EXCERPT TO READ →
- IOC code: POR
- NOC: Olympic Committee of Portugal

in Amsterdam
- Competitors: 31 in 8 sports
- Officials: 9
- Medals Ranked 32nd: Gold 0 Silver 0 Bronze 1 Total 1

Summer Olympics appearances (overview)
- 1912; 1920; 1924; 1928; 1932; 1936; 1948; 1952; 1956; 1960; 1964; 1968; 1972; 1976; 1980; 1984; 1988; 1992; 1996; 2000; 2004; 2008; 2012; 2016; 2020; 2024;

= Portugal at the 1928 Summer Olympics =

Portugal competed at the 1928 Summer Olympics in Amsterdam, Netherlands. It was the nation's fourth appearance at the Olympics, after debuting in 1912.

A delegation of thirty-one competitors participated in eight sports, with the fencing team grabbing the second Olympic medal for Portugal. Most of the competitors were part of the debutant Portuguese Olympic football team.

PROBLEM DETAILS → From the text on Portugal at the 1928 Summer Olympics, please list every year in its Summer Olympics appearances overview up to and including 1928.

Saved data entries:
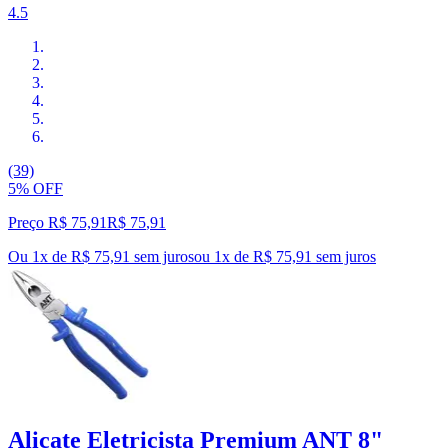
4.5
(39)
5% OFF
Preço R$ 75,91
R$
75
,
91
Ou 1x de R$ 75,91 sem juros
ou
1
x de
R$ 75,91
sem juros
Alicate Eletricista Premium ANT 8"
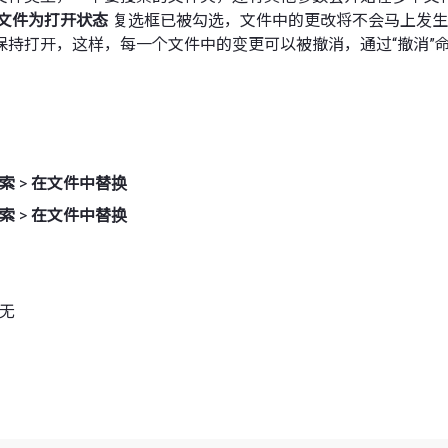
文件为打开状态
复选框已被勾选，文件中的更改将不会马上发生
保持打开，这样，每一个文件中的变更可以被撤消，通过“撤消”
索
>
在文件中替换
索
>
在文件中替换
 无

==

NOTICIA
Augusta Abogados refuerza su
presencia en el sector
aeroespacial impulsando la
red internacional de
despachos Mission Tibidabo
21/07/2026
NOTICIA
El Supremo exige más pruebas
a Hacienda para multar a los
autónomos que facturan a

--

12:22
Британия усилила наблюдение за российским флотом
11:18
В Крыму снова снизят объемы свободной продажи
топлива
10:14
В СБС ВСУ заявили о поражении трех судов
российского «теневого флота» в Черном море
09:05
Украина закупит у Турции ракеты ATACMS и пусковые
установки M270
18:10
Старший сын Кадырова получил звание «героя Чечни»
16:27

RESPONSE AREA → 1912, 1920, 1924, 1928